*** EXCERPTED RECORDS Section Begins ***

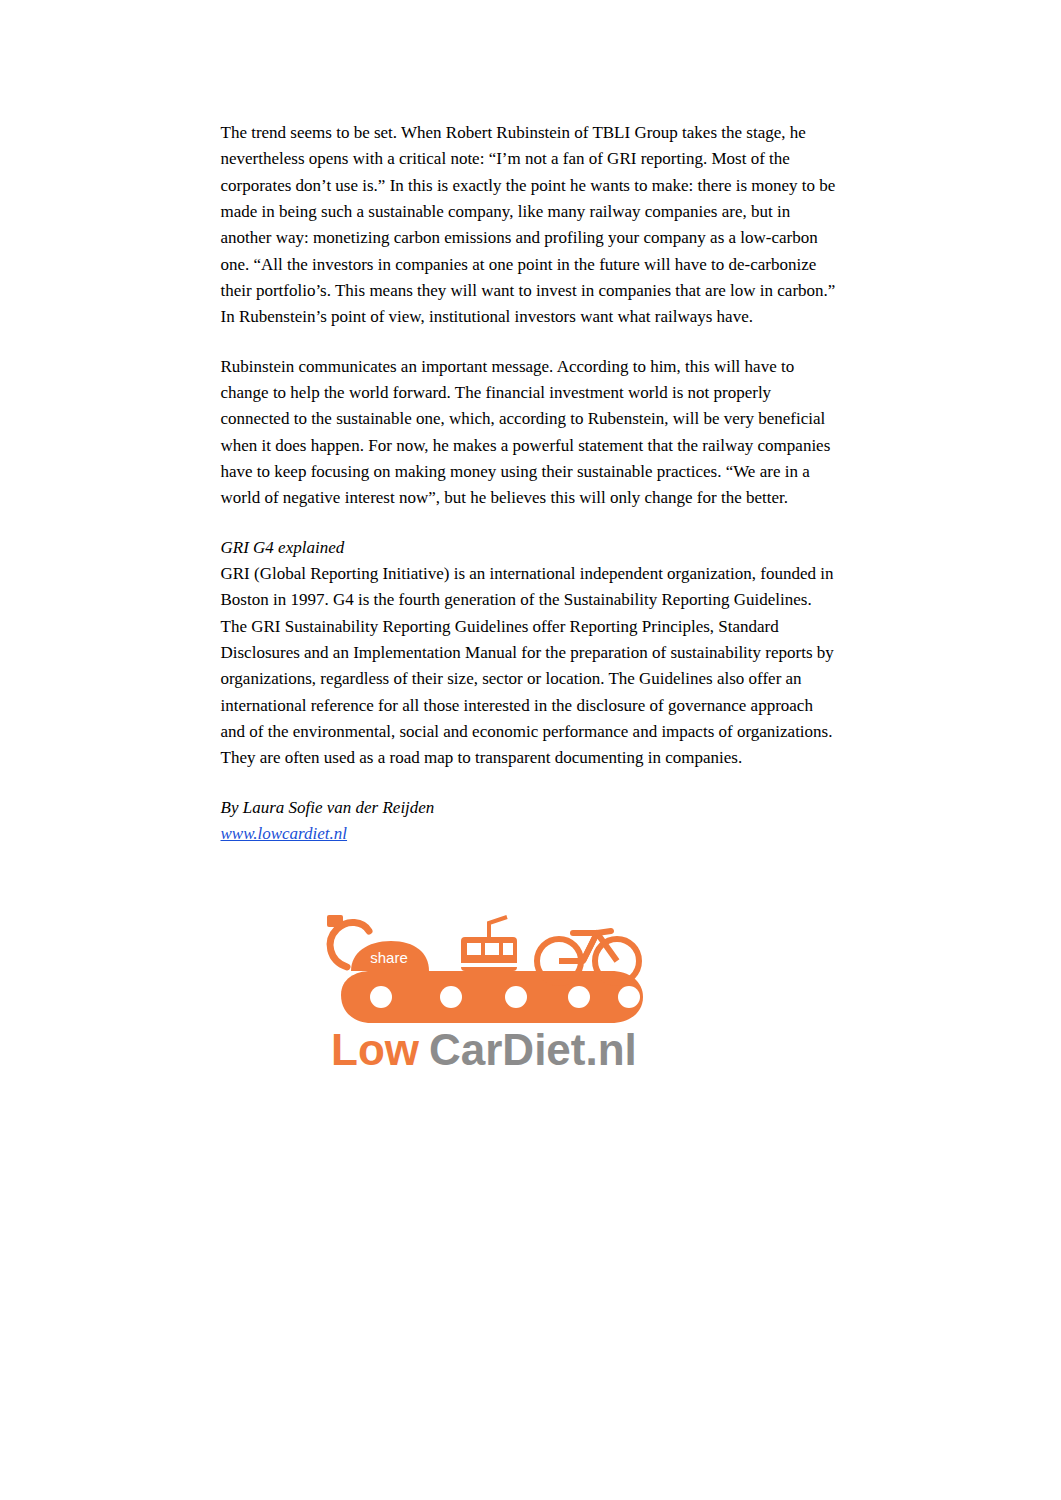The trend seems to be set. When Robert Rubinstein of TBLI Group takes the stage, he nevertheless opens with a critical note: “I’m not a fan of GRI reporting. Most of the corporates don’t use is.” In this is exactly the point he wants to make: there is money to be made in being such a sustainable company, like many railway companies are, but in another way: monetizing carbon emissions and profiling your company as a low-carbon one. “All the investors in companies at one point in the future will have to de-carbonize their portfolio’s. This means they will want to invest in companies that are low in carbon.” In Rubenstein’s point of view, institutional investors want what railways have.
Rubinstein communicates an important message. According to him, this will have to change to help the world forward. The financial investment world is not properly connected to the sustainable one, which, according to Rubenstein, will be very beneficial when it does happen. For now, he makes a powerful statement that the railway companies have to keep focusing on making money using their sustainable practices. “We are in a world of negative interest now”, but he believes this will only change for the better.
GRI G4 explained
GRI (Global Reporting Initiative) is an international independent organization, founded in Boston in 1997. G4 is the fourth generation of the Sustainability Reporting Guidelines. The GRI Sustainability Reporting Guidelines offer Reporting Principles, Standard Disclosures and an Implementation Manual for the preparation of sustainability reports by organizations, regardless of their size, sector or location. The Guidelines also offer an international reference for all those interested in the disclosure of governance approach and of the environmental, social and economic performance and impacts of organizations. They are often used as a road map to transparent documenting in companies.
By Laura Sofie van der Reijden
www.lowcardiet.nl
share Low CarDiet.nl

*** EXCERPTED RECORDS Section Ends ***

(REQUIRED ACTION)
Could the lines from the top of the material through the line with "GRI G4 explained" be repeated exactly, pictures left out?

(ANSWER TO THIS TASK)
The trend seems to be set. When Robert Rubinstein of TBLI Group takes the stage, he nevertheless opens with a critical note: “I’m not a fan of GRI reporting. Most of the corporates don’t use is.” In this is exactly the point he wants to make: there is money to be made in being such a sustainable company, like many railway companies are, but in another way: monetizing carbon emissions and profiling your company as a low-carbon one. “All the investors in companies at one point in the future will have to de-carbonize their portfolio’s. This means they will want to invest in companies that are low in carbon.” In Rubenstein’s point of view, institutional investors want what railways have.
Rubinstein communicates an important message. According to him, this will have to change to help the world forward. The financial investment world is not properly connected to the sustainable one, which, according to Rubenstein, will be very beneficial when it does happen. For now, he makes a powerful statement that the railway companies have to keep focusing on making money using their sustainable practices. “We are in a world of negative interest now”, but he believes this will only change for the better.
GRI G4 explained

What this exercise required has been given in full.